_Extrait du document_

=====

Récupérer les adresses des vidéos sur le site de France 5

Le site de France 5 propose des vidéos pour la plupart des émissions, mais il y a n’a aucun moyen facile d’en récupérer les adresses, pour enregistrer les émissions en local ou simplement les regarder avec mplayer. C’est un peu agaçant. Plein d’espoir, je me suis dit que peut-être, ils n’étaient pas au courant (on ne sait jamais), et je les ai contactés le 08/01. J’ai finalement eu une réponse le 27/02 (ouf):

> Je regarde assez régulièrement les émissions disponibles en vidéo sur le site
> Internet de France 5. Mais je trouve dommage qu'elles ne soient pas disponibles
> sous forme de podcasts. Cela me permettrait d'être averti facilement lorsque de
> nouvelles émissions sont rendues disponibles.

=====

_Données enregistrées_
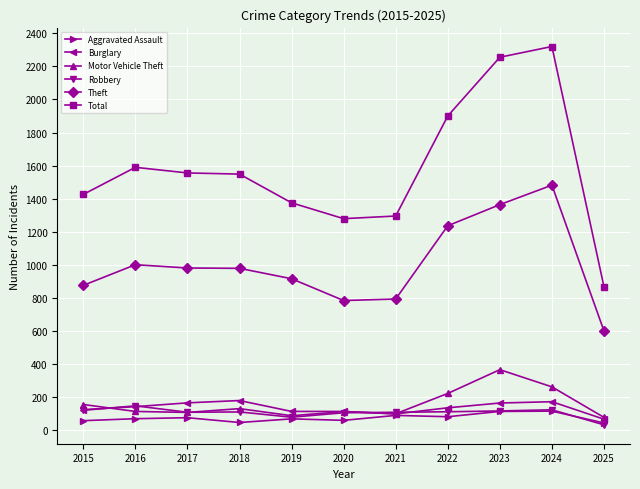

What is the sum of the Robbery values at 2015 and 2019?

192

=====

_Consigne A_
Recopiez à l'identique le passage du texte sur les vidéos du site de France 5 compris entre « Le site de France 5 propose » et « sont rendues disponibles. », bornes incluses.
_Consigne B_
Rédigez la suite du texte sur les vidéos du site de France 5, en reprenant juste après sa dernière phrase.

_Résultat A_
Le site de France 5 propose des vidéos pour la plupart des émissions, mais il y a n’a aucun moyen facile d’en récupérer les adresses, pour enregistrer les émissions en local ou simplement les regarder avec mplayer. C’est un peu agaçant. Plein d’espoir, je me suis dit que peut-être, ils n’étaient pas au courant (on ne sait jamais), et je les ai contactés le 08/01. J’ai finalement eu une réponse le 27/02 (ouf):

> Je regarde assez régulièrement les émissions disponibles en vidéo sur le site
> Internet de France 5. Mais je trouve dommage qu'elles ne soient pas disponibles
> sous forme de podcasts. Cela me permettrait d'être averti facilement lorsque de
> nouvelles émissions sont rendues disponibles.

_Résultat B_
> 
> Est-ce qu'une évolution de ce type est prévue ? D'ici combien de temps ?
> 
> Merci d'avance

Bonjour,
Merci de votre intérêt pour notre émission.
Le podcast n'est pas prévu pour le moment pour ce type d'émission.
Nous notons toutefois votre intérêt pour ce service et vous remercions pour
votre message.
Bien cordialement,
L’équipe web France 5

(c’est moi qui ai remis le mail “à l’endroit” pour qu’il soit lisible)

Bref, du coup, je distribue mon script qui, même s’il n’est pas parfait, a l’avantage de marcher. Ca se passe là. C’est en Ruby, a priori il n’a pas besoin de libs particulières.
Il permet de récupérer toutes les URLs (lancer simplement ./f5rip.rb). Si ca se passe mal, rajoutez -d.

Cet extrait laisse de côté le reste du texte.